Assignment 1: According to the page on Splink's SQL backends, which backend is recommended for linking datasets of up to 1-2 million records on a laptop?
Assignment 2: Continue the page on Splink's SQL backends from the point where it stops.

Selected text:
------------------------
Splink's SQL backends: Spark, DuckDB, etc¶
Splink is a Python library. It implements all data linking computations by generating SQL, and submitting the SQL statements to a backend of the user's chosing for execution.
For smaller input datasets of up to 1-2 million records, users can link data in Python on their laptop using the DuckDB backend. This is the recommended approach because the DuckDB backend is installed automatically when the user installs Splink using pip install splink
. No additional configuration is needed.
Linking larger datasets requires highly computationally intensive calculations, and generates datasets which are too large to be processed on a standard laptop. For these scenarios, we recommend using one of Splink's big data backend - currently Spark or AWS Athena. When these backends are used, the SQL generated by Splink is sent to the chosen backend for execution.
The Splink code you write is almost identical between backends, so it's straightforward to migrate between backends. Often, it's a good idea to start working using DuckDB on a sample of data, because it will produce results very quickly. When you're comfortable with your model, you may wish to migrate to a big data backend to estimate/predict on the full dataset.
Choosing a backend¶
Import the linker from the backend of your choosing, and the backend-specific comparison libraries.
Once you have initialised the linker
object, there is no difference in the subequent code between backends.
------------------------
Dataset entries
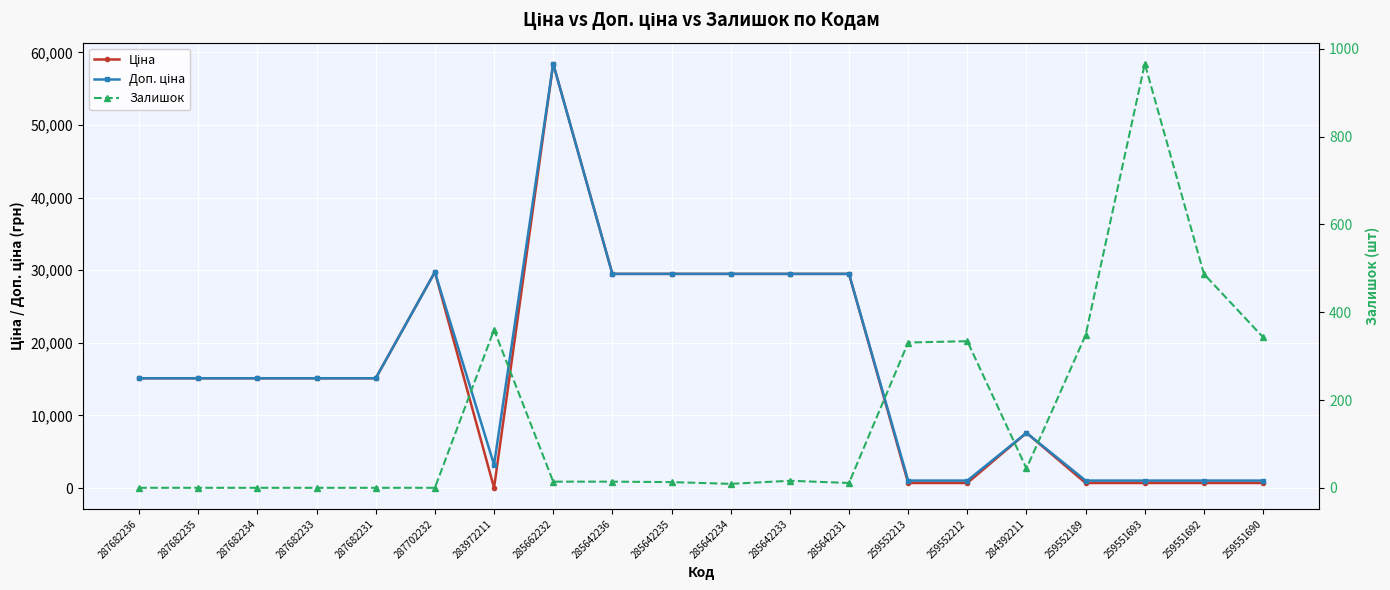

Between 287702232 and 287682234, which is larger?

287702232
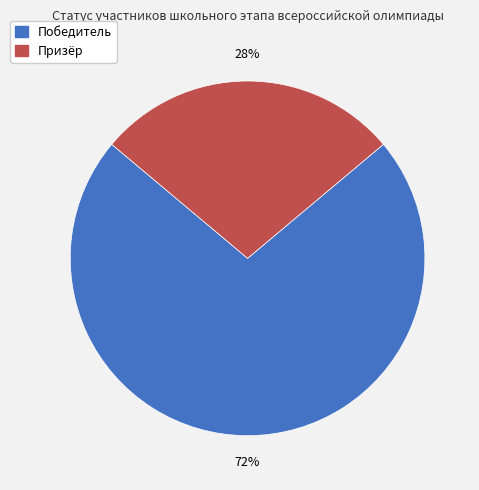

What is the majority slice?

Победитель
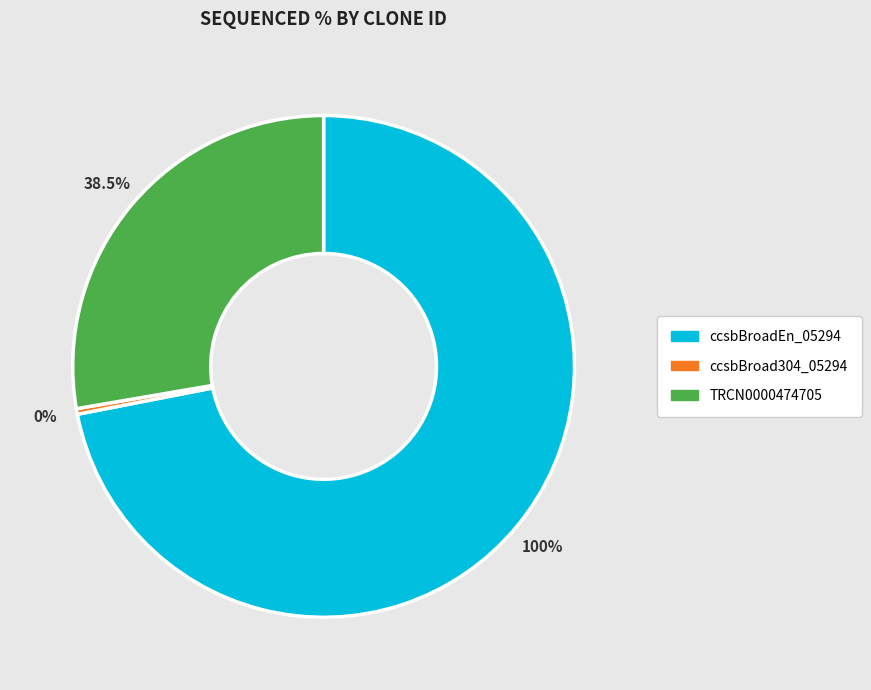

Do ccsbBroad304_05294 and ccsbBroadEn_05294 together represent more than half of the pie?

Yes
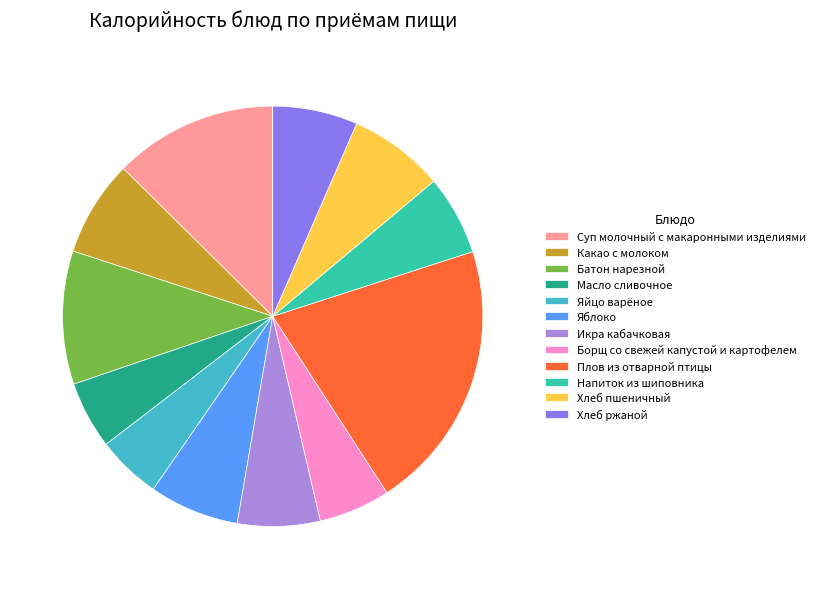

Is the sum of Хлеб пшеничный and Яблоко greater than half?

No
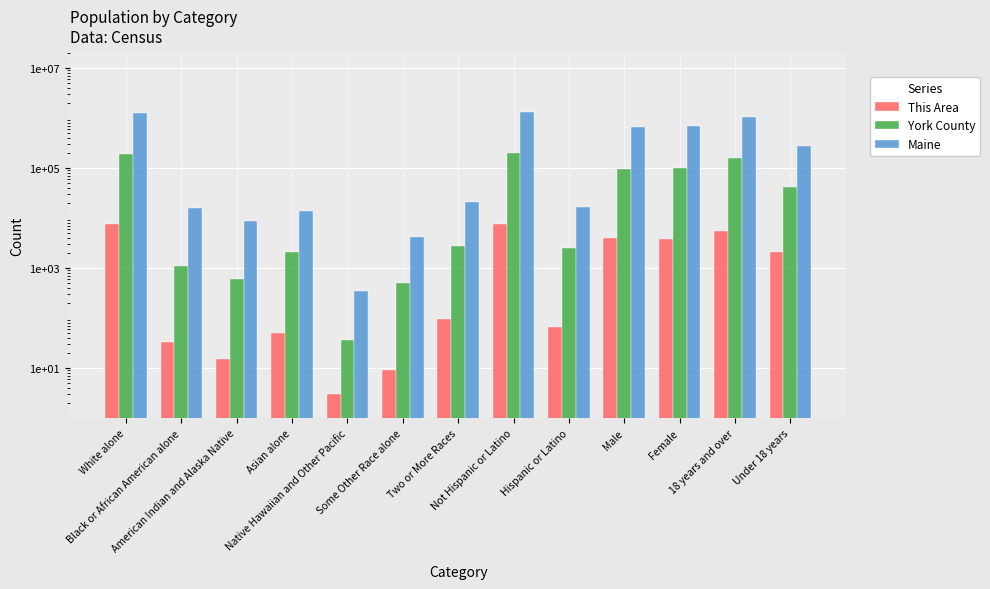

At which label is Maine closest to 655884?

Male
------------------------
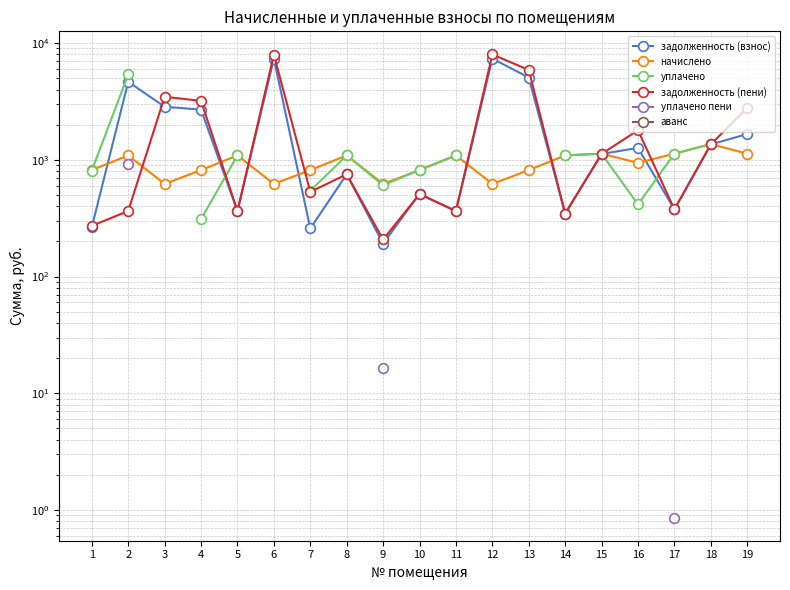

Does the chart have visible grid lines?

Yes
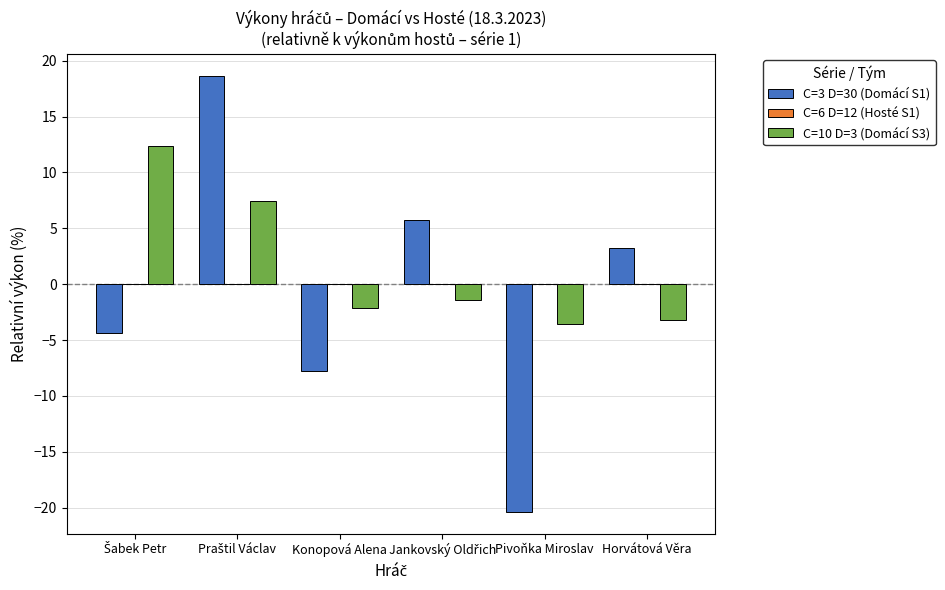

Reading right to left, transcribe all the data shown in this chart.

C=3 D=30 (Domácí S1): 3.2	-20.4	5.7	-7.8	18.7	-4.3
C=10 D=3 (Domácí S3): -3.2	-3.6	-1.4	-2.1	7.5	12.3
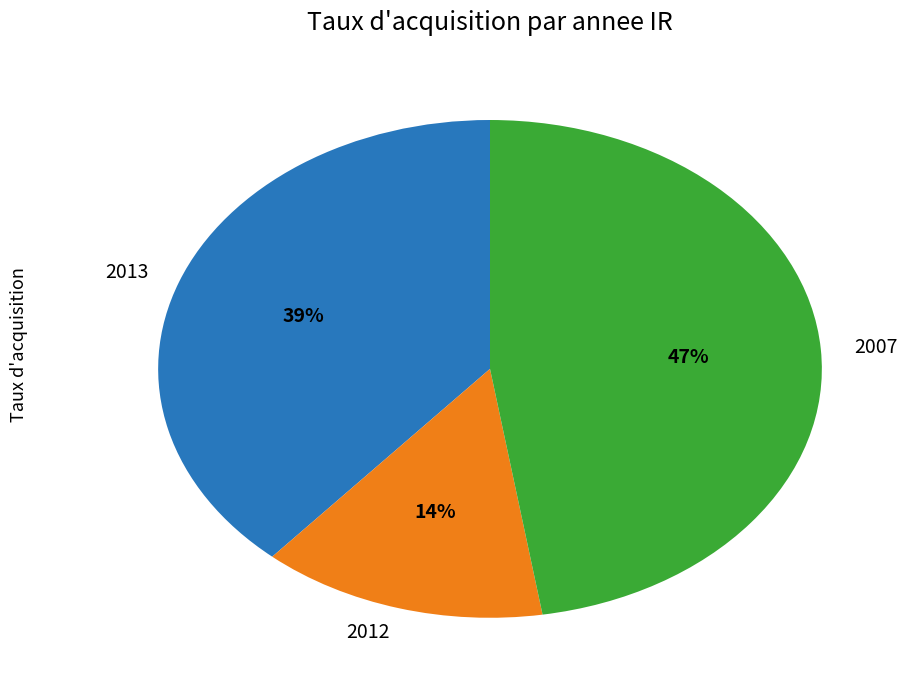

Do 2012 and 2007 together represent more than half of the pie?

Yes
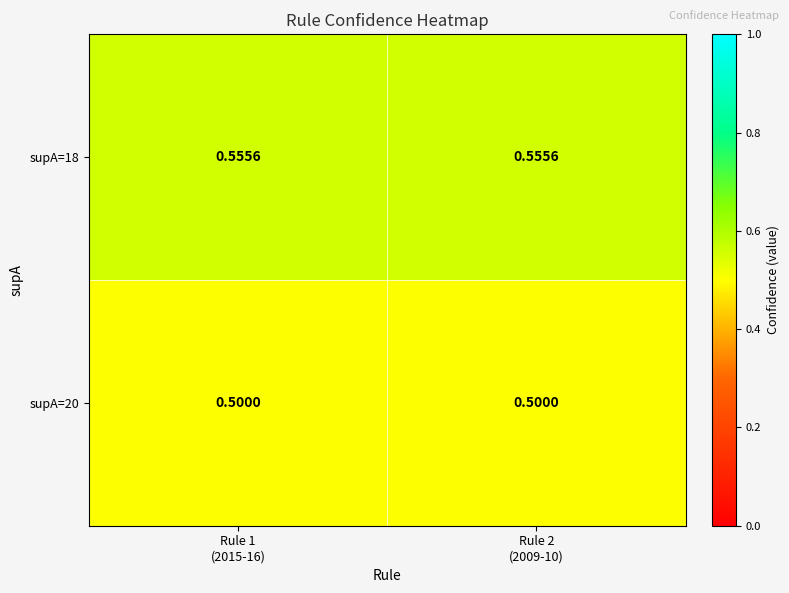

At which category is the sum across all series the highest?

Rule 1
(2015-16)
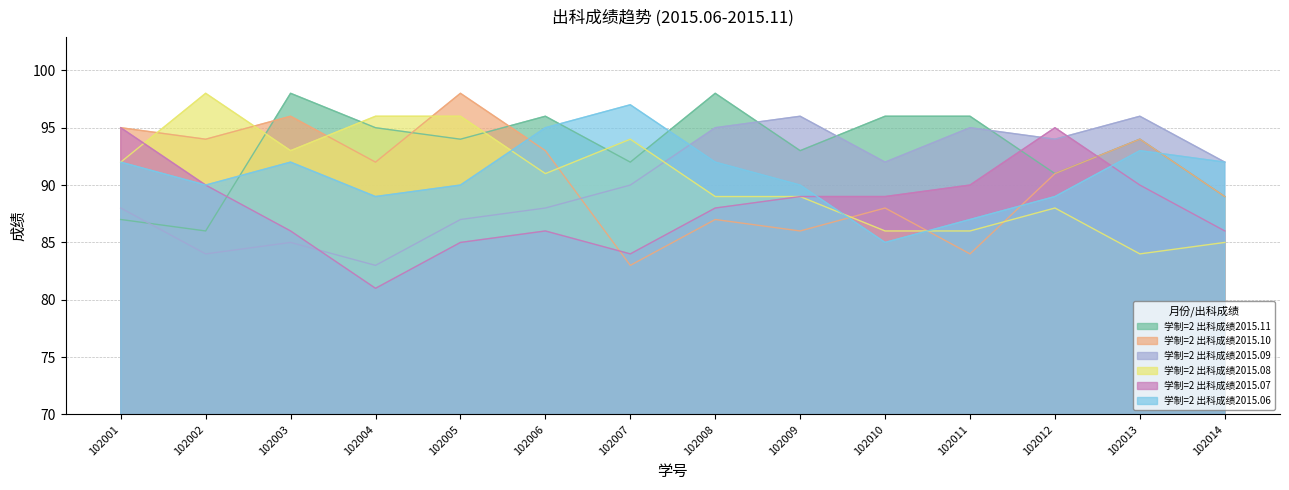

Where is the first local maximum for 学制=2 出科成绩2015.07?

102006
------------------------
Written reply 1: DuckDB

Written reply 2:
Note however, that not all comparison functions are available in all backends. There are tables detailing the available functions for each backend on the comparison library API page and the comparison level library API page.
from splink.duckdb.duckdb_linker import DuckDBLinker
import splink.duckdb.duckdb_comparison_library as cl
import splink.duckdb.duckdb_comparison_level_library as cll
linker = DuckDBLinker(your_args)
from splink.spark.spark_linker import SparkLinker
import splink.spark.spark_comparison_library as cl
import splink.spark.spark_comparison_level_library as cll
linker = SparkLinker(your_args)
from splink.athena.athena_linker import AthenaLinker
import splink.athena.athena_comparison_library as cl
import splink.athena.athena_comparison_level_library as cll
linker = AthenaLinker(your_args)
from splink.sqlite.sqlite_linker import SQLiteLinker
import splink.sqlite.sqlite_comparison_library as cl
import splink.sqlite.sqlite_comparison_level_library as cll
linker = SQLiteLinker(your_args)